TEXT EXCERPT ->
╔══
It runs from 5am till Midnight everyday, with frequent services on its three lines. Tickets can be bought from machines at the stations, from the ticket counter or from news-stands.
There are a few different ticket options. Single non-transfer tickets allow you to travel up to 4 metro stops, but not to transfer from one line to another….like we did until we worked it out…. Single-transfer tickets are valid for one hour after validation, on all lines.
Make sure you have a valid ticket….we ran into ticket inspectors a couple of times during our stay.
A metro map can be downloaded via the website link.
Written Dec 29, 2005
Taxi's are quite expensive in Prague so we took a bus from the airport up to the main town of Prague. We got the 119 bus outside the terminal building which is easily found. Make sure you buy your ticket inside the airport before you get on. Its only 20 CZK per person.
The journey is only around 10 minutes long and is alot cheaper than a taxi. We were quoted between 600-850 CZK to go to the Old Town so save your money and take the bus.
Written Apr 19, 2006
To reach downtown Prague from Ruzyne airport, the cheapest option is to buy a timed bus/metro/trolley ticket, good for an hour, a day, etc. The booth is near the airport exit. Validate the ticket in the yellow box on the airport bus, which runs every 10 minutes. At "Dejvicka," get off the bus, go down the stairs, insert the same ticket in the turnstile and get on the Metro. The whole trip takes 45-50 minutes.
But first things first. Go to currency exchange and pick up some koruna (Kc). Don't exchange large sums of money . There are plenty of places downtown that charge no commission and offer a better exchange rate. But a word of caution: Don't be tempted by guys who approach you in the street and offer what sounds like a great rate. They are rip-off artists. A friend of mine was dumb enough to fall for it. The "money-changer" walked off with a few hundred dollars of his, leaving him with a large wad of out-of-circulation bills from another country.
Next, head for tourist information. Ask for a free map and have the clerk circle the location of your hotel. If you plan to use public transportation, ask the clerk to write the names of the stops on a slip of paper for you. From my experience, you will be very lucky to find anyone who speaks English - or ANY language other than Czech. In fact, most of the people I tried to get directions from on the street walked right past me, as if I were invisible. Since I don't look very suspicious, and I was traveling with my little daughter, I found it a bit strange. A holdover from Communist times, or something. But we did find our way in the end - and armed with that slip of paper (do you really think anyone is going to understand your feeble attempts at Czech pronunciation?) - so will you.
╚══
REQUEST A -> In the Prague travel text, replace "metro" with "subway" and write out the passage between "It runs from" and "the website link.", inclusive.
The Prague travel text has no connection to the entries that come after it.

SOURCE RECORDS ->
╔══
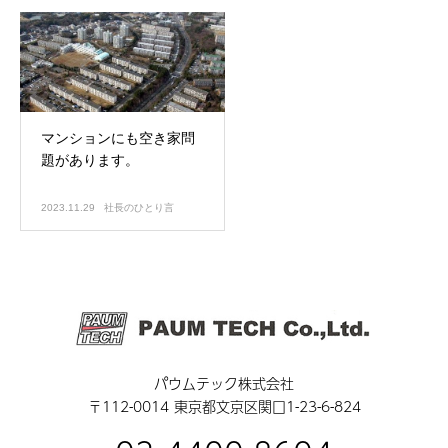
マンションにも空き家問
題があります。
2023.11.29
社長のひとり言
パウムテック株式会社
〒112-0014 東京都文京区関口1-23-6-824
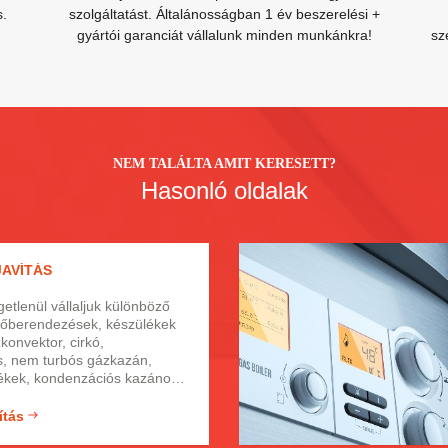
s.
szolgáltatást. Általánosságban 1 év beszerelési +
gyártói garanciát vállalunk minden munkánkra!
sz
NEM TALÁLTA AMIT KERESETT?
Hasonló oldalak
JAVÍTÁS
etlenül vállaljuk különböző
őberendezések, készülékek
konvektor, cirkó,
, nem turbós gázkazán,
ékek, kondenzációs kazánok
bantartás fontossága.
avítás. Gázfűtés javítása non-
ítás
tvégén is. Fűtéskorszerűsítés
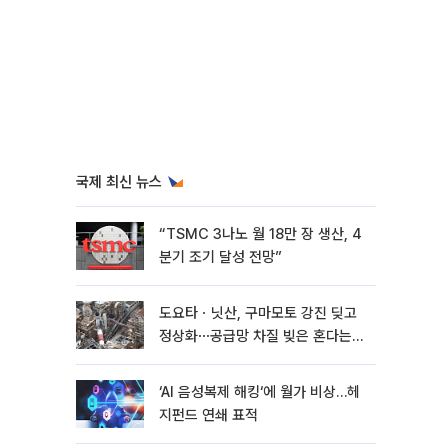
국제 최신 뉴스
“TSMC 3나노 월 18만 장 생산, 4
분기 조기 달성 전망”
도요타ㆍ닛산, 구마모토 강진 딪고
정상화⋯공급망 차질 빚은 혼다는
지연
‘AI 음성복제 해킹‘에 월가 비상…헤
지펀드 연쇄 표적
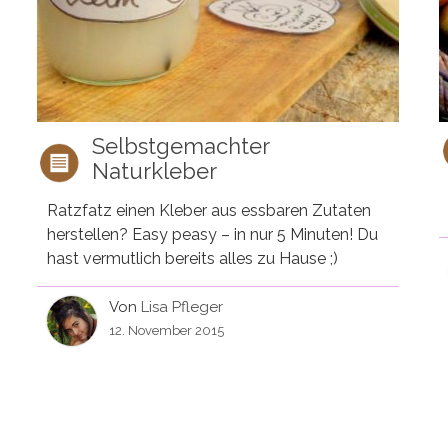
Selbstgemachter
Naturkleber
Ratzfatz einen Kleber aus essbaren Zutaten
herstellen? Easy peasy – in nur 5 Minuten! Du
hast vermutlich bereits alles zu Hause ;)
Von
Lisa Pfleger
12. November 2015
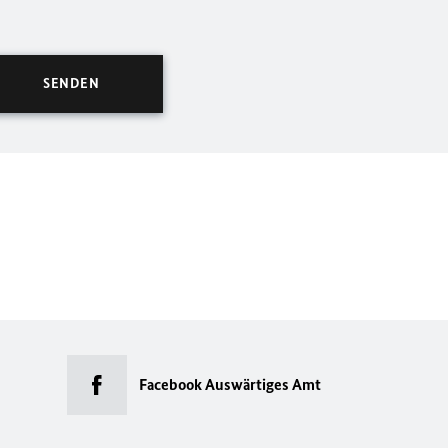
Facebook Auswärtiges Amt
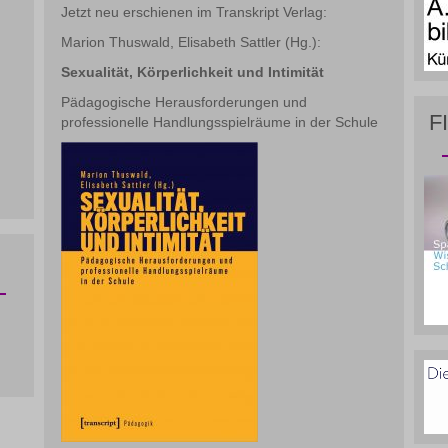
Jetzt neu erschienen im Transkript Verlag:
Marion Thuswald, Elisabeth Sattler (Hg.):
Sexualität, Körperlichkeit und Intimität
Pädagogische Herausforderungen und
F
professionelle Handlungsspielräume in der Schule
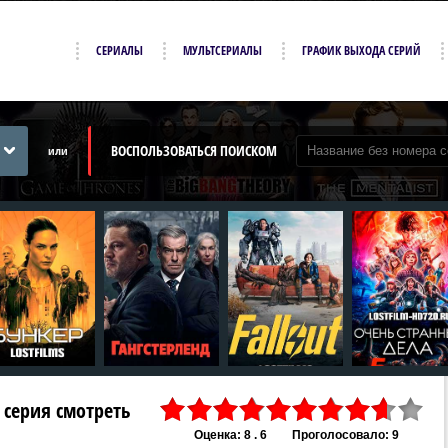
СЕРИАЛЫ
МУЛЬТСЕРИАЛЫ
ГРАФИК ВЫХОДА СЕРИЙ
ВОСПОЛЬЗОВАТЬСЯ ПОИСКОМ
или
9 серия смотреть
Оценка: 8 . 6
Проголосовало: 9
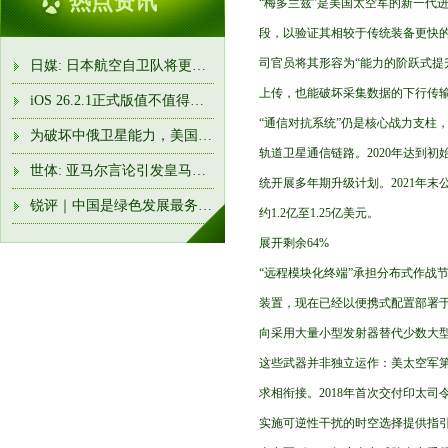
热点资讯
“梅多兰兹”是美国太空军的新一代
段，以验证其相较于传统装备更快的部
司官员将其形容为“能力的阶跃式提
日媒: 日本航空自卫队将更名“航空宇宙自卫队”
上传，也能破坏采集数据的下行传
iOS 26.2.1正式版值不值得升? 实测后发现, 这是近两年最稳的一版
“通信对抗系统”仍是核心战力支柱
为破坏中俄卫星能力，美国太空军“三剑客”新装备接近部署完
轨道卫星通信链路。2020年达到初
世体: 亚马尔言论引发皇马队内强烈不满! 卡瓦哈尔准备约谈他
统开展多年期升级计划。2021年
锐评｜中国是绿色发展最务实的行动派
约1.2亿至1.25亿美元。
展开剩余64%
“远程模块化终端”承担分布式作战节点
装置，现在已经以便携式配置部署于
向采用大量小型发射器替代少数大
这些武器并非独立运作：美太空军
求相衔接。2018年首次交付印太司
实施可逆性干扰的时空选择提供指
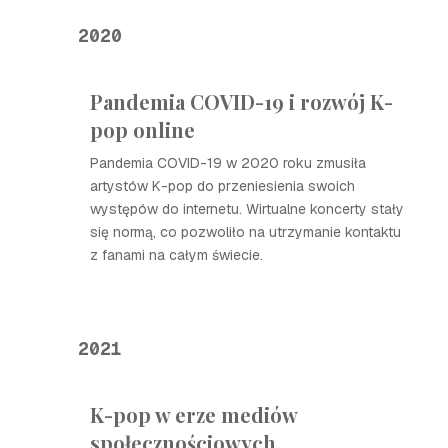
2020
Pandemia COVID-19 i rozwój K-
pop online
Pandemia COVID-19 w 2020 roku zmusiła
artystów K-pop do przeniesienia swoich
występów do internetu. Wirtualne koncerty stały
się normą, co pozwoliło na utrzymanie kontaktu
z fanami na całym świecie.
2021
K-pop w erze mediów
społecznościowych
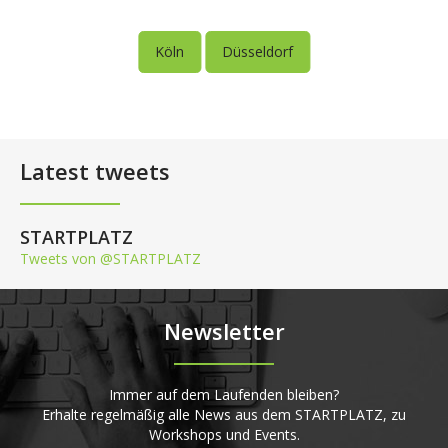
Köln
Düsseldorf
Latest tweets
STARTPLATZ
Tweets von @STARTPLATZ
Newsletter
Immer auf dem Laufenden bleiben?
Erhalte regelmäßig alle News aus dem STARTPLATZ, zu
Workshops und Events.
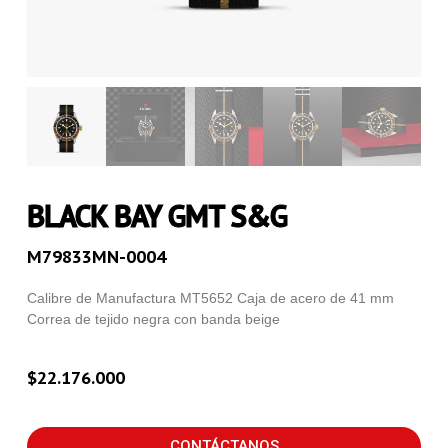
BLACK BAY GMT S&G
M79833MN-0004
Calibre de Manufactura MT5652 Caja de acero de 41 mm
Correa de tejido negra con banda beige
$
22.176.000
CONTÁCTANOS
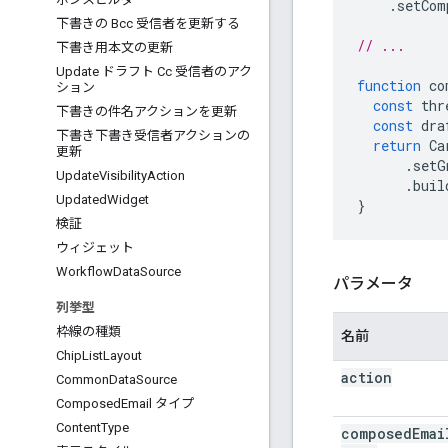
.
setCom
下書きの Bcc 受信者を更新する
// ...
下書き用本文の更新
Update ドラフト Cc 受信者のアク
function
co
ション
const
thr
下書きの件名アクションを更新
const
dra
下書き下書き受信者アクションの
return
Ca
更新
.
setG
Update
Visibility
Action
.
buil
Updated
Widget
}
検証
ウィジェット
Workflow
Data
Source
パラメータ
列挙型
枠線の種類
名前
Chip
List
Layout
action
Common
Data
Source
Composed
Email タイプ
Content
Type
composed
Emai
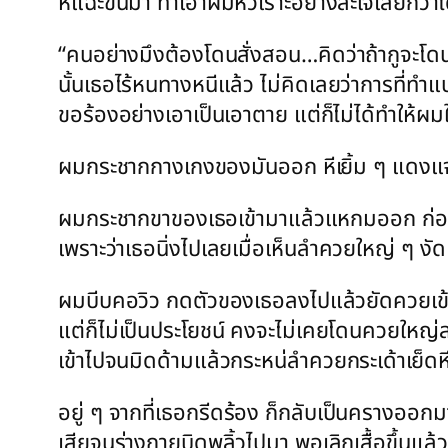
หีแฉะขึ้นมา ทำเอาผมหัวเราะอย่างสะใจเลยก็ว่าได้
“คนอย่างมึงต้องโดนสั่งสอน…คิดว่าถ้ากูจะโด
นั้นเธอไร้หนทางหนีแล้ว ไม่คิดเลยว่าการที่
ขอร้องอย่างเอาเป็นเอาตาย แต่ก็ไม่ได้ทำให้ผม
ผมกระชากกางเกงของมันออก หีเยิ้ม ๆ แดงแจ๋
ผมกระชากขาของเธอเข้ามาแล้วแหกมออก ก่อนที่
เพราะว่าเธอนิ่งไปเลยเมื่อเห็นลำควยใหญ่ ๆ งั
ผมบีบคอวิว กดตัวของเธอลงไปแล้วยัดควยเข้าใส
แต่ก็ไม่เป็นประโยชน์ คงจะไม่เคยโดนควยใหญ่ล
เข้าไปจนมิดด้ามแล้วกระหน่ลำควยกระเด้าเย็ดหี
อยู่ ๆ จากที่เธอกรีดร้อง ก็กลับเป็นครางออ
เสียจนร่างกายบิดพลิ้วไปมา พอเลิกเสื้อขึ้นแล้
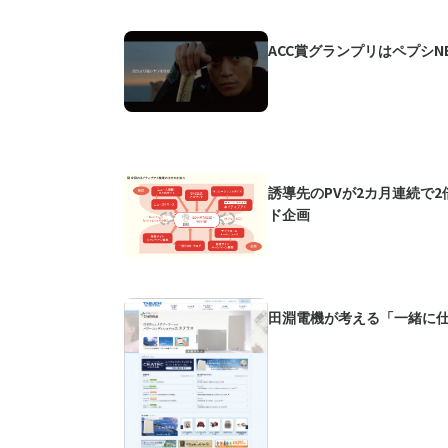
ACC賞グランプリはペプシNE
誘導先のPVが2カ月連続で2
ド企画
田淵電機が考える「一緒に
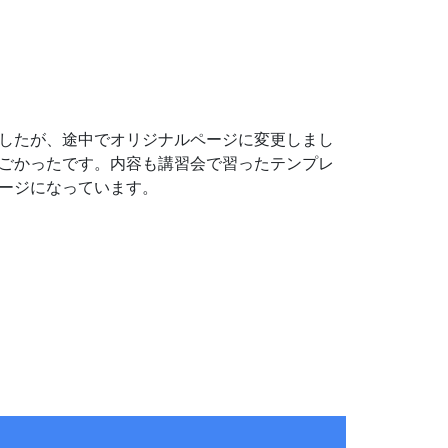
したが、途中でオリジナルページに変更しまし
ごかったです。内容も講習会で習ったテンプレ
ージになっています。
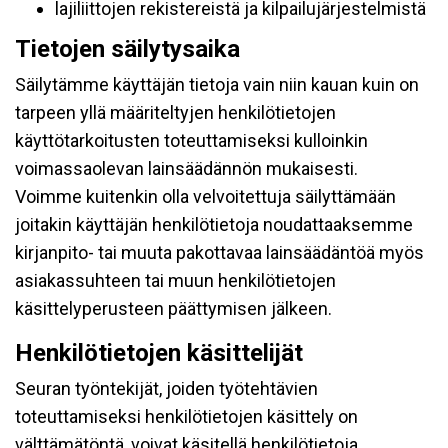
lajiliittojen rekistereistä ja kilpailujärjestelmistä
Tietojen säilytysaika
Säilytämme käyttäjän tietoja vain niin kauan kuin on
tarpeen yllä määriteltyjen henkilötietojen
käyttötarkoitusten toteuttamiseksi kulloinkin
voimassaolevan lainsäädännön mukaisesti.
Voimme kuitenkin olla velvoitettuja säilyttämään
joitakin käyttäjän henkilötietoja noudattaaksemme
kirjanpito- tai muuta pakottavaa lainsäädäntöä myös
asiakassuhteen tai muun henkilötietojen
käsittelyperusteen päättymisen jälkeen.
Henkilötietojen käsittelijät
Seuran työntekijät, joiden työtehtävien
toteuttamiseksi henkilötietojen käsittely on
välttämätöntä, voivat käsitellä henkilötietoja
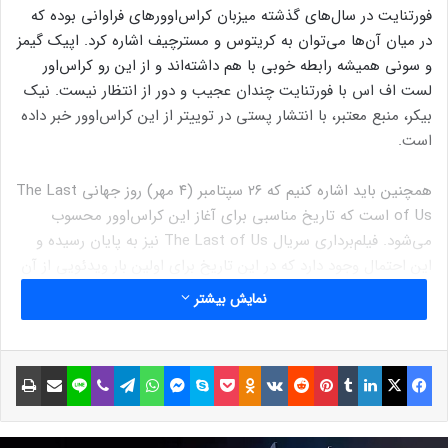
فورتنایت در سال‌های گذشته میزبان کراس‌اوورهای فراوانی بوده که
در میان‌ آن‌ها می‌توان به کریتوس و مسترچیف اشاره کرد. اپیک گیمز
و سونی همیشه رابطه خوبی با هم داشته‌اند و از این رو کراس‌اور
لست اف اس با فورتنایت چندان عجیب و دور از انتظار نیست. نیک
بیکر، منبع معتبر، با انتشار پستی در توییتر از این کراس‌اوور خبر داده
است.
همچنین باید اشاره کنیم که ۲۶ سپتامبر (۴ مهر) روز جهانی The Last
of Us است که تاریخ مناسبی برای آغاز این کراس‌اوور محسوب
می‌شود. فیلم‌برداری سریال The Last of Us نیز به پایان رسیده و
این احتمال وجود دارد که در این تاریخ برای اولین بار ویدئویی از آن
به طرفداران نمایش داده شود.
نمایش بیشتر
مطلب پیشنهادی:
۲۰ ترفند ساده برای تازه‌کارها در فورتنایت
فورتنایت را
قورت بده!
فیسبوک
ایکس
لینکداین
تامبلر
پینتریست
Reddit
VKontakte
Odnoklassniki
پاکت
اسکایپ
مسنجر
واتس آپ
تلگرام
وایبر
لاین
اشتراک گذاری با ایمیل
چاپ
نوشته های مشابه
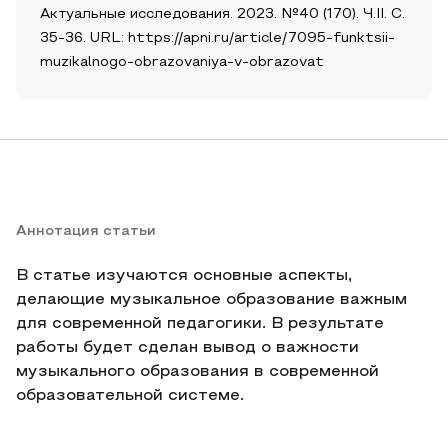
Актуальные исследования. 2023. №40 (170). Ч.II. С.
35-36. URL: https://apni.ru/article/7095-funktsii-
muzikalnogo-obrazovaniya-v-obrazovat
Аннотация статьи
В статье изучаются основные аспекты,
делающие музыкальное образование важным
для современной педагогики. В результате
работы будет сделан вывод о важности
музыкального образования в современной
образовательной системе.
╚══
REQUEST B -> Duplicate the entry lines between the line holding "Facebook Auswärtiges Amt" and the line holding "CONTÁCTANOS", inclusive. Leave out the picture markers.

TASK ANSWER A ->
It runs from 5am till Midnight everyday, with frequent services on its three lines. Tickets can be bought from machines at the stations, from the ticket counter or from news-stands.
There are a few different ticket options. Single non-transfer tickets allow you to travel up to 4 subway stops, but not to transfer from one line to another….like we did until we worked it out…. Single-transfer tickets are valid for one hour after validation, on all lines.
Make sure you have a valid ticket….we ran into ticket inspectors a couple of times during our stay.
A subway map can be downloaded via the website link.

TASK ANSWER B ->
Facebook Auswärtiges Amt
Jetzt neu erschienen im Transkript Verlag:
Marion Thuswald, Elisabeth Sattler (Hg.):
Sexualität, Körperlichkeit und Intimität
Pädagogische Herausforderungen und
F
professionelle Handlungsspielräume in der Schule
СЕРИАЛЫ
МУЛЬТСЕРИАЛЫ
ГРАФИК ВЫХОДА СЕРИЙ
ВОСПОЛЬЗОВАТЬСЯ ПОИСКОМ
или
9 серия смотреть
Оценка: 8 . 6
Проголосовало: 9
热点资讯
“梅多兰兹”是美国太空军的新一代
段，以验证其相较于传统装备更快的部
司官员将其形容为“能力的阶跃式提
日媒: 日本航空自卫队将更名“航空宇宙自卫队”
上传，也能破坏采集数据的下行传
iOS 26.2.1正式版值不值得升? 实测后发现, 这是近两年最稳的一版
“通信对抗系统”仍是核心战力支柱
为破坏中俄卫星能力，美国太空军“三剑客”新装备接近部署完
轨道卫星通信链路。2020年达到初
世体: 亚马尔言论引发皇马队内强烈不满! 卡瓦哈尔准备约谈他
统开展多年期升级计划。2021年
锐评｜中国是绿色发展最务实的行动派
约1.2亿至1.25亿美元。
展开剩余64%
“远程模块化终端”承担分布式作战节点
装置，现在已经以便携式配置部署于
向采用大量小型发射器替代少数大
这些武器并非独立运作：美太空军
求相衔接。2018年首次交付印太司
实施可逆性干扰的时空选择提供指
2020
Pandemia COVID-19 i rozwój K-
pop online
Pandemia COVID-19 w 2020 roku zmusiła
artystów K-pop do przeniesienia swoich
występów do internetu. Wirtualne koncerty stały
się normą, co pozwoliło na utrzymanie kontaktu
z fanami na całym świecie.
2021
K-pop w erze mediów
społecznościowych
Köln
Düsseldorf
Latest tweets
STARTPLATZ
Tweets von @STARTPLATZ
Newsletter
Immer auf dem Laufenden bleiben?
Erhalte regelmäßig alle News aus dem STARTPLATZ, zu
Workshops und Events.
BLACK BAY GMT S&G
M79833MN-0004
Calibre de Manufactura MT5652 Caja de acero de 41 mm
Correa de tejido negra con banda beige
$
22.176.000
CONTÁCTANOS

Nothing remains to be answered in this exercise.